Section 3-309 is a modification of former § 3-804. As the comments to § 3-309 reflect, the modified version provides for the rights of "a person entitled to enforce the instrument" at the time of loss, and not of the "owner" of the instrument. Caddo Parish-Villas does not contest the fact that HUD was the "person" entitled to enforce the instrument when it was lost. Nor does it claim that the loss of possession was a result of a transfer by HUD or unlawful seizure or that the instrument could not be reasonably obtained. Therefore, the sole issue for purposes of this appeal is whether Beal Bank, as an assignee of the note from the HUD, may enforce the note under § 3-309.
Section 1-103 of the Louisiana UCC chapter mandates that, in the absence of a specific provision in that chapter, "the other laws of Louisiana shall apply." Louisiana law provides that "all rights may be assigned, with the exception of those pertaining to obligations that are strictly personal. The assignee is subrogated to the rights of the assignor against the debtor."5 Additionally, Article 2654 provides that, "The assignor of a right must deliver to the assignee all documents in his possession that evidence the right. Nevertheless, a failure by the assignor to deliver such documents does not affect the validity of the assignment."

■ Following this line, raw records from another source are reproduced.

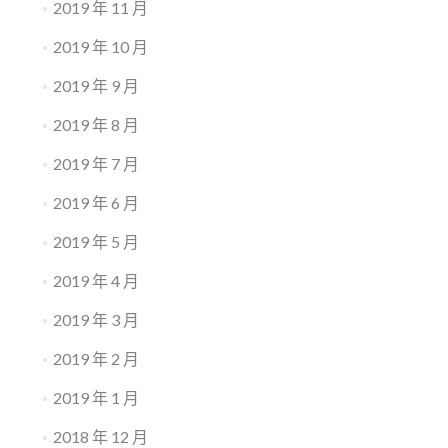
2019 年 11 月
2019 年 10 月
2019 年 9 月
2019 年 8 月
2019 年 7 月
2019 年 6 月
2019 年 5 月
2019 年 4 月
2019 年 3 月
2019 年 2 月
2019 年 1 月
2018 年 12 月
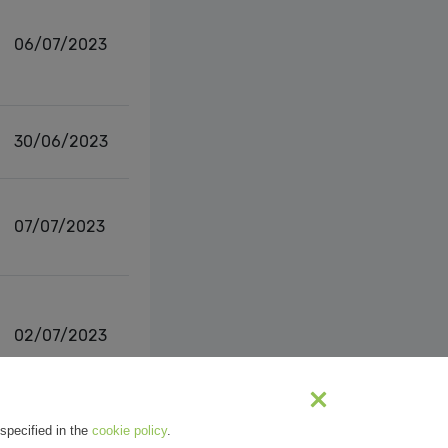
06/07/2023
30/06/2023
07/07/2023
02/07/2023
s
1
2
Next
specified in the
cookie policy
.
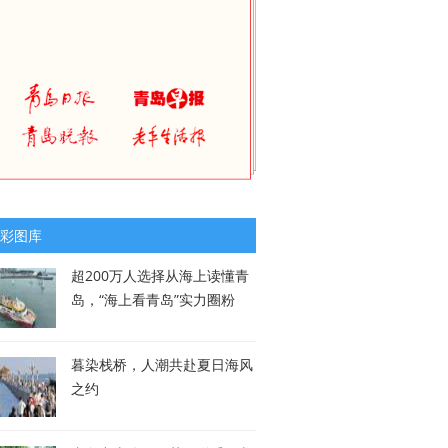
彩图库
超200万人选择从海上读懂青
岛，“海上看青岛”实力圈粉
暮染栈桥，人潮共赴夏日海风
之约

The right to enforce a negotiable instrument is not a strictly personal obligation.6 It therefore may be assigned. It is undisputed that HUD validly assigned all of its rights under the note to Beal Bank. That assignment included any and all rights of enforcement that HUD had. Accordingly, as the assignee of HUD, Beal Bank may enforce the note against Caddo Parish-Villas upon demonstrating that HUD satisfied the requirements of § 3-309. The district court found that Beal Bank had presented sufficient evidence to prove that: (1) HUD was in possession of the note when the loss occurred; (2) the loss of possession was not the result of a transfer or unlawful seziure; and (3) possession of the note cannot reasonably be obtained because its whereabouts cannot be determined. Finally, the district court also found that Beal Bank had proven the terms of the instrument by submitting a copy of the note and mortgage at the bankruptcy proceeding. The record fully supports these findings.
Beal Bank has satisfied all of the requirements of § 3-309 and it is therefore entitled to enforce the note. The judgment appealed is AFFIRMED.
1999 WL 476865 (N.D. Tex., July 7, 1999).
Id. at *3 (internal citation omitted).
Beal Bank, S.S.B. v. Caddo Parish-Villas South, Ltd., 218 B.R. 851, 855 (N.D. Tex. 1998).
Southeast Investments v. Clade, 212 F.3d 595 (5th Cir. 2000).
La. Civ. Code Art. 2642.
La. Civ. Code Art. 1766 ("An obligation is strictly personal when its performance can be enforced only be the obligee, or only against the obligor.").